Everyone is gone.
I stand, my clothes ripped apart and my feet bare. My feet stumble over stone and ash. The wind stirs, disturbing the trees across the lake, but there is no sound.
“Kaius?”Nothing.“Rowan?”Nothing.
The Well buzzed faintly as if taking shallow breaths itself. It pulses once, and my body shivers in response, pain shooting down my spine.
A glimmer of something catches my eye in the heap of Eternity’s statue–one of Rowan’s iridescent feathers. The only thing left after they ripped his wings from his body.
I pick it up, hands shaking, and hold it to my chest. Tears burn in my eyes as I stumble to the liquid of the Well and look down. I have no reflection, only a strange, endless golden light where I should be, like a wound in the water itself.
And then I hear Eternity’s dark, twisted laugh in my head.
At last, you are mine.
“No!” I wail as I hit my knees, the magic within my stirring in answer to her. It knows I’m alone. It knows Eternity has won.
“Kaius,” I whisper again, more broken now. “Rowan.”
Still nothing.
Only the low hum of the Well. Only that feather in my hand.
Only the terrible, unbearable silence, because I’ve lost everything all over again.
Thirty-Five
Adelasia
The Cambouri Desert stretches endlessly before me, in a shade of vivid orange sand bleeding into golden skies just as my father once described it. So much beauty and crisp, fresh air, and yet I still find it hard to breathe. The heat of the day kisses and clings to my skin, and the sand falls softly through my toes, and yet I can’t shake the harsh cold lodged inside my chest.

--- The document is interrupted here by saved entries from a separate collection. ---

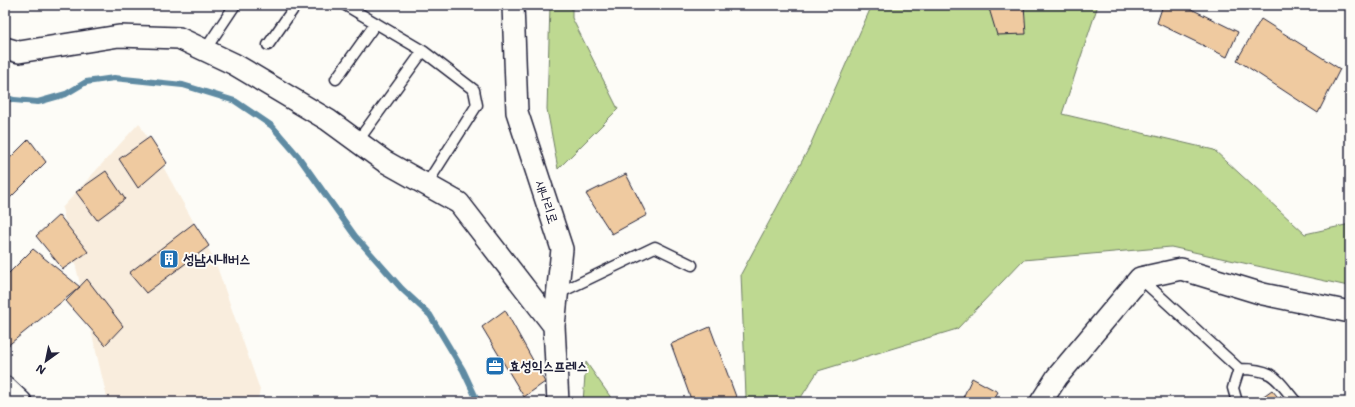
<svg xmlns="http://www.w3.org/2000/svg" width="1355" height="407" viewBox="0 0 1355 407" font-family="'Shantell Sans','Poor Story',sans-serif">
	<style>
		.built { fill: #f9eddd }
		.green { fill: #bed991; stroke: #707e66 }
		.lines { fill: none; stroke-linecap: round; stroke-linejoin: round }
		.stream { stroke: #5f8ba3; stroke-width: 6 }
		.building { fill: #efcaa0; stroke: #22223b }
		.service-casing { stroke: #22223b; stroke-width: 13 }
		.minor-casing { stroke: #22223b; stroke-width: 24 }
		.service { stroke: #fdfcf7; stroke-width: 10 }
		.minor { stroke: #fdfcf7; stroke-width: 21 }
		.labels { text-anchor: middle; stroke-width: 4; stroke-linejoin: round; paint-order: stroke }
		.street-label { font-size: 14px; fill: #22223b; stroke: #fdfcf7 }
		.poi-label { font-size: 14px; font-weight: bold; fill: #22223b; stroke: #fdfcf7; text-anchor: start }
	</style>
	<rect width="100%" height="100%" fill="#fdfcf7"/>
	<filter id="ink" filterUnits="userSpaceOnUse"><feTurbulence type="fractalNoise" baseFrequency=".025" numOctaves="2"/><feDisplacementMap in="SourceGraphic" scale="8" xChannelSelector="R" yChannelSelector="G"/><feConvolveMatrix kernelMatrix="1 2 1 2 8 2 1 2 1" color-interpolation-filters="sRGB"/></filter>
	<g filter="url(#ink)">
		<!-- built -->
		<path class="built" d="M139,123L215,261L260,390L257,402H108L62,208Z"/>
		<!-- green -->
		<path class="green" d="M550,5H572V18L618,109L558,169L547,109Z
			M872,5H1098L1062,114L1214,150L1305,234L1350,224V285L1348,286L1171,247L1023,260L957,329L818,371L798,402H740L746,396L741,274L808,150Z
			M586,362L614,402H583Z"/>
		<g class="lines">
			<!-- stream -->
			<path class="stream" d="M5,97L14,100L38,102L66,94L86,82L114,78L183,85L235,101L272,126L298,156L355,236L402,289L430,315L463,370L478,402"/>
		</g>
		<!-- building -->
		<path class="building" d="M988,5H1024L1026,34L997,35Z
			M1163,5H1183L1238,32L1227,57L1157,23Z
			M1261,19L1340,69L1318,113L1237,60Z
			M150,137L167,163L138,188L119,159Z
			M29,139L46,162L5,203V163Z
			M106,171L125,199L97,220L76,192Z
			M626,174L647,215L612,234L586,194Z
			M59,215L88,252L63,269L36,236Z
			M194,223L209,246L146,293L129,273Z
			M33,249L80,287L6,347L5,277Z
			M87,279L123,326L105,345L66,301Z
			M505,310L545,382L524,397L482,327Z
			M710,327L738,402H692L671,344Z
			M972,378L998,392L992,402H961Z
			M1272,390L1282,402H1255Z"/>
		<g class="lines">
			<defs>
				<path id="service" d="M345,5L423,51
					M268,45L296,5
					M205,50L235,5
					M336,79L376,23
					M357,142L423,51L474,90L477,105L426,185
					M1140,278L1239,369L1233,388L1237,402
					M557,294L655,247L692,265
					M1239,369C1274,369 1275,377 1296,402"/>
				<path id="minor" d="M513,5L517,112L562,249L554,326L558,402
					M5,48L19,52L119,36L179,38L234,64L328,120L384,161L459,203L554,326
					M5,387L21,402
					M1041,402L1057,377L1140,278L1181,269L1263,294L1350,312"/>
			</defs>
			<!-- service casing -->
			<use href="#service" class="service-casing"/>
			<!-- minor casing -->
			<use href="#minor" class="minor-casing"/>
			<!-- service -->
			<use href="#service" class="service"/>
			<!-- minor -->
			<use href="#minor" class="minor"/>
		</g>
	</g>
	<!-- icons -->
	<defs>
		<symbol id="building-square" viewBox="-11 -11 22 22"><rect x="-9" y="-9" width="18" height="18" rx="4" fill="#1f6fb2" stroke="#fdfcf7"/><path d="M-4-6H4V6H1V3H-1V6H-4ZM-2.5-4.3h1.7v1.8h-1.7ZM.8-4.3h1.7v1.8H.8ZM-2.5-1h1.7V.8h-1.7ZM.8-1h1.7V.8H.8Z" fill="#fff"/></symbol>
		<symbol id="office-square" viewBox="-11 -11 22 22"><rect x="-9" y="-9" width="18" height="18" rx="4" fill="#1f6fb2" stroke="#fdfcf7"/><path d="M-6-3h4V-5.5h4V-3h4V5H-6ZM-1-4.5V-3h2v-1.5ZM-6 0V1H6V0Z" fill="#fff"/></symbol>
	</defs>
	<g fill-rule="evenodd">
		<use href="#building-square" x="158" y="248" width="22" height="22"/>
		<use href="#office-square" x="484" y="355" width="22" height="22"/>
	</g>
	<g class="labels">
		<!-- street labels -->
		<g class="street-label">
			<text transform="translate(547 202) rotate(72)" y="5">새나리로</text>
		</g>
		<!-- poi labels -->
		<g class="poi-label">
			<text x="183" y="264">성남시내버스</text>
			<text x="509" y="371">효성익스프레스</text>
		</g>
	</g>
	<!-- margin -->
	<rect width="1355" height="407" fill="none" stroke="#fdfcf7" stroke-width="20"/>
	<rect x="10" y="10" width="1335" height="387" fill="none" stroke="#22223b" stroke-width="1.5" filter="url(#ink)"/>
	<!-- north arrow -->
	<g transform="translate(46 361) rotate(213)" stroke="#fdfcf7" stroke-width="3" paint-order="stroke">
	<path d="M0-3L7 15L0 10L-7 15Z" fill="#22223b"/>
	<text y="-6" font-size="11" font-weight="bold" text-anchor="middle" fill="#22223b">N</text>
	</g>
</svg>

It’s been three months since it went quiet. Since Rowan and Kaius. Since we traveled to the Well and foolishly thought we could best a Goddess and her servants.
The Desert is a place where the air smells of smoke and spiced meat, where music threads through the streets well after sunset, and where the lives of the al-Abadi people carry on with their simple, complete lives while I remain suspended somewhere in the crushing darkness of my past.
Saddiq and his family opened their doors to me without hesitation when I showed up at their home, distraught, tear-stricken and broken beyond repair. No matter how many warm smiles Anya offered me, no matter how many late-night talks I shared with Saddiq, and no matter how many times I watched Habiba show me her dances, I’ve remained hollow.
I silently earn my keep folding silks and hanging them to dry outside, fetching water from the small oasis that serves the region, and watching over Habiba when Saddiq and Anya are busy.
Habiba…gods I love that child. She’s sometimes the only light in my life. Her laugh is unguarded, untouched by the horrors of life. As Saddiq suspected, she took to me like she’d known me her whole life–like I was a sister. She tugs on my hand until I join her games, insists that I help her with her school lessons, and asks me to teach her to dance like a real ballerina.
Sometimes, when I spin her through the kitchen while she giggles, I almost remember what it feels like to be alive.
Almost.
I don’t use my magic anymore. The thought of it makes me sick. Remembering what the thirst for power did to me and the Priestesses, and what it did to the people I love. It’s taken everyone from me. My family, my mates, even my own life.
Since Kaius and Rowan were my only source of sustenance, adjusting to life without them was hard. The Cambouri Desert is far from the Blackwood where most demons live, so I can only survive by stealing vials of demon blood from the back corners of the market. If anyone here found out I wasn’t fully human, they’d kill me. Not even Anya and Habiba know, and it staying that way was the only condition Saddiq had when I showed up at their door.
To them, I was just another prisoner of the vampires that helped him escape, and we got separated in the Blackwood. Not entirely untrue, but it still feels like I’m walking a line that puts them in danger every single day.
While Saddiq’s family treat me as one of their own, the rest of the al-Abadi people are still somewhat wary of me. My pale skin, bright-colored eyes, and the way I tower almost all of them all mark me as different. Other. Foreign.
Still though, they are not a confrontational people, and since I mostly keep to myself, the stares and whispers have mostly stopped. I don’t believe any of them realize that I am curse-kissed by the magic they rejected long ago, and it’s another reason why I am careful to never let it slip.
Anya has tried her best to be a friend to me, but she does it out of pity. I can see it in her eyes.
But as my lover once said, I do not want pity.